Non occorre pensare che i vaccini sono “acqua di fogna”, la pandemia da Covid-19 un’invenzione delle multinazionali farmaceutiche, il green pass l’equivalente della stella gialla, per riconoscere che il dilagare del virus ha disinibito e legittimato una generale mozione illiberale, autoritaria, in una cospirazione quasi perfetta del potere pubblico che la realizzava e della sudditanza che la reclamava.

L’andazzo è anche più evidente ora che la situazione è migliorata: la mancata estirpazione del virus non rappresenta uno scenario tra quelli possibili, con cui fare i conti e in relazione al quale assumere decisioni necessariamente compromissorie, ma la scena millenarista in cui si agitano pretese di salvazione totalitaria. E in questa scena chi non si vaccina non è il disinformato, lo sprovveduto, nemmeno il noncurante: è l’eretico. Così come la vaccinazione non è un presidio tra i tanti cui si ricorre nello slalom quotidiano tra gli accidenti di salute – molti di più, e spesso più gravi – cui siamo esposti: è la sottomissione timorata all’atto di imperio che ci protegge da un fiato mortifero, una cautela che non osserviamo quando saliamo in macchina, quando fumiamo, quando beviamo, quando ci asteniamo dagli adempimenti di prevenzione che ci salverebbero da mali non meno temibili.

Al suo allievo che gli racconta di un conoscente preso dal cancro (“Non si salva più! Poveretto!”), Giuseppe Rensi obietta: “Non si salva più. Egli. Perché ha un tumore all’intestino. Ma pensaci. E tu, che non l’hai, forse ti salvi?”. Non intendo dire che è vano vaccinarsi perché si muore d’altro.
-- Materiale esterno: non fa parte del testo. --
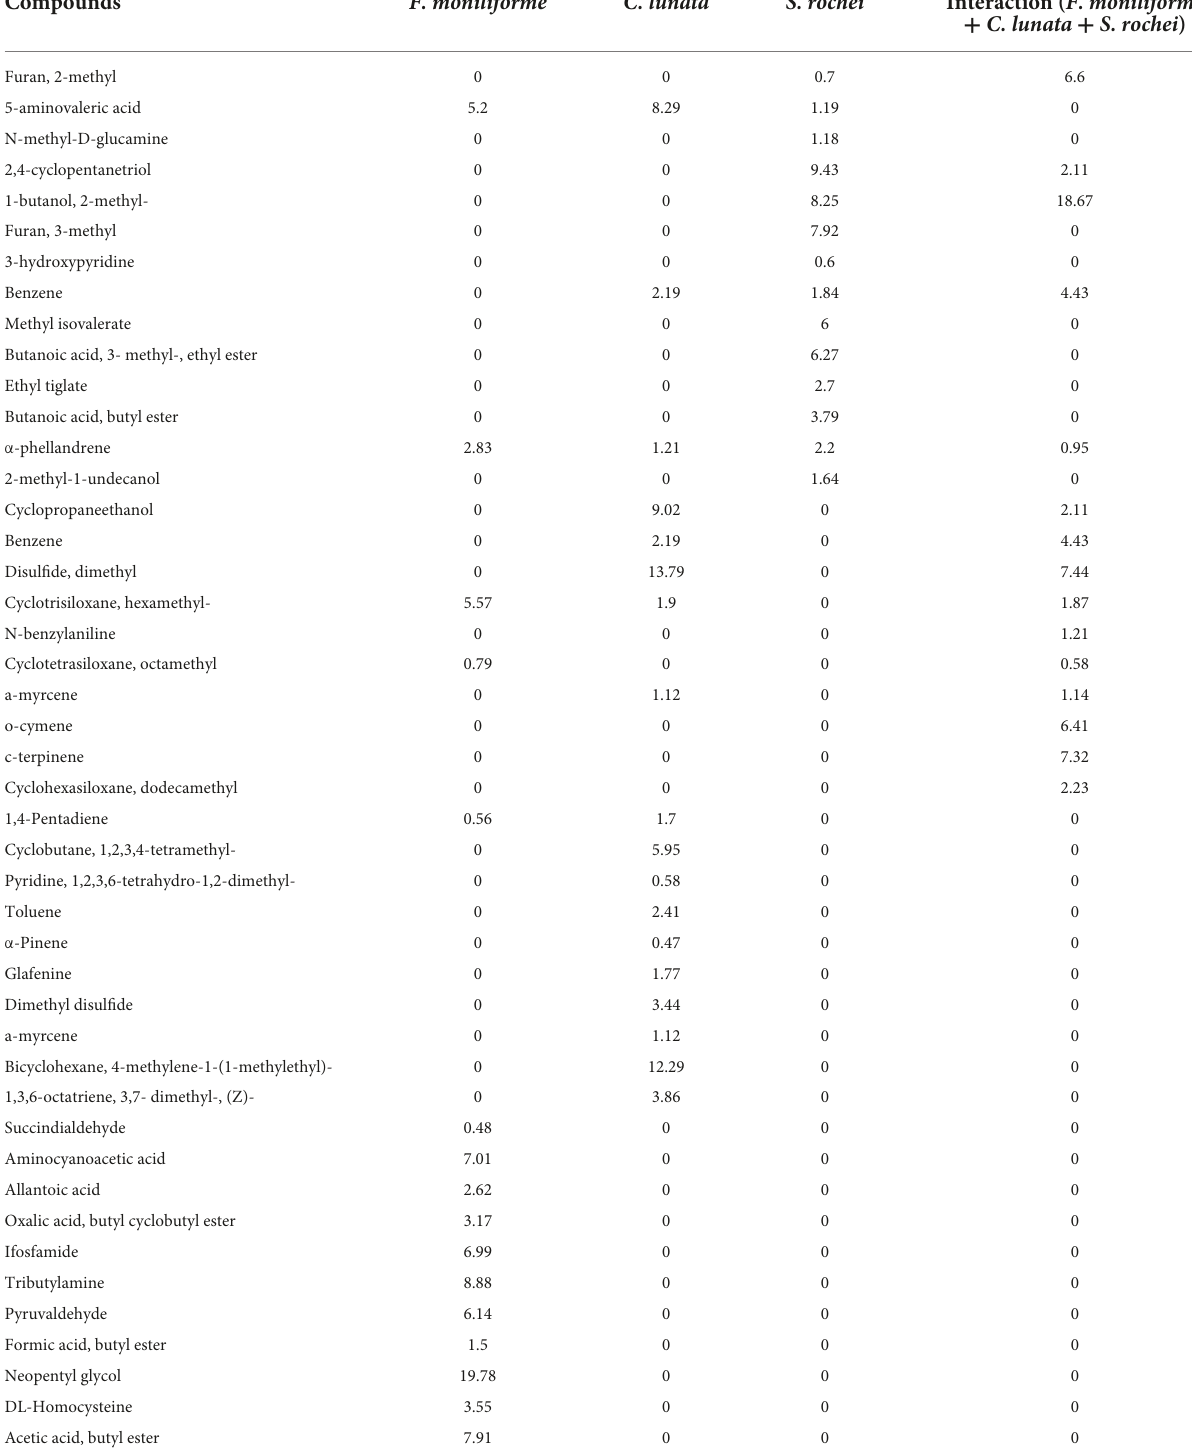
TABLE 1 Compounds obtained during axenic and co-culture by GC-MS analysis.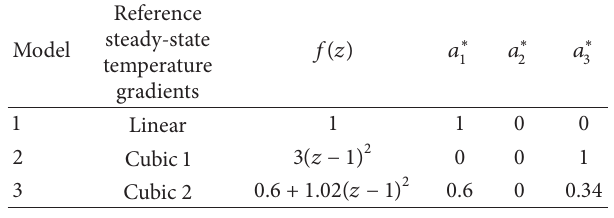
Table 1: Reference steady-state temperature gradients.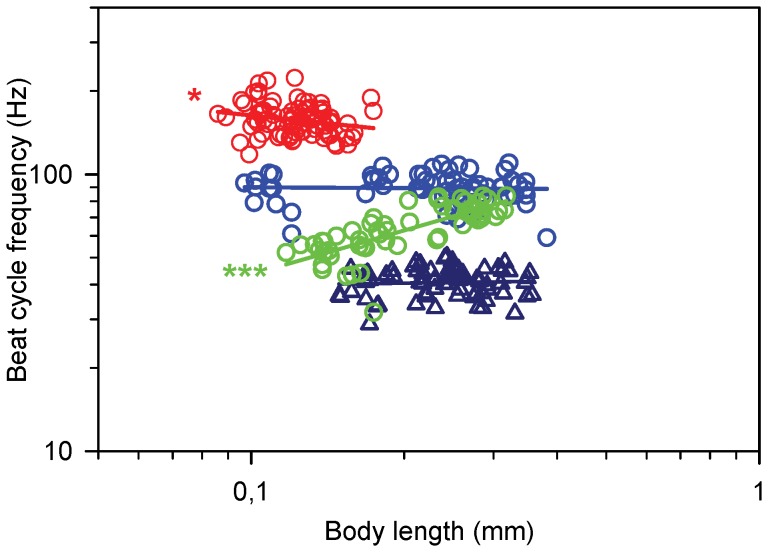
Beat cycle frequency (BCF) as function of body length (BL) in nauplii.Regression lines are power laws fitted to the data. Blue circles, T. longicornis (slope  = −0.01, p = 0.53, n = 63); red circles, O. davisae: Log(BCF) = −0.19Log(BL) +2.02 (r2 = 0.05, p = 0.046, n = 82); green circles, A. tonsa: Log(BCF)  = 0.53Log(BL) +2.17 (r2 = 0.57, p<0.0001, n = 59); blue triangles, swimming T. longicornis (slope  = 0.03, p = 0.89, n = 71).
Intendo dire che investiamo emotivamente nella vaccinazione perché essa ci prospetta una concreta, disponibile, pungente ipotesi di salvezza a fronte del vago ma pervasivo senso di morte che ci assedia. E se temiamo e vogliamo che scompaia chi non si vaccina non è per il rischio che ci contagi, ma perché la sua insubordinazione bestemmia l’ambizione di salvezza che abbiamo assunto come l’ostia.

A me pare che sia anche – direi innanzitutto – questa temperie psicologica ad aver carburato l’indifferenza altrimenti inspiegabile verso i provvedimenti adottati nel recente passato, i più illiberali durante tutto il corso repubblicano. E credere che sia solo passato significa non capire che l’analfabetismo di un presidente del Consiglio e la strafottenza di un super commissario non bastano a produrre quel degrado. Che è lo stesso di oggi, se ci inventiamo un nuovo modello italiano messo a rischio da una nuova categoria di irresponsabili.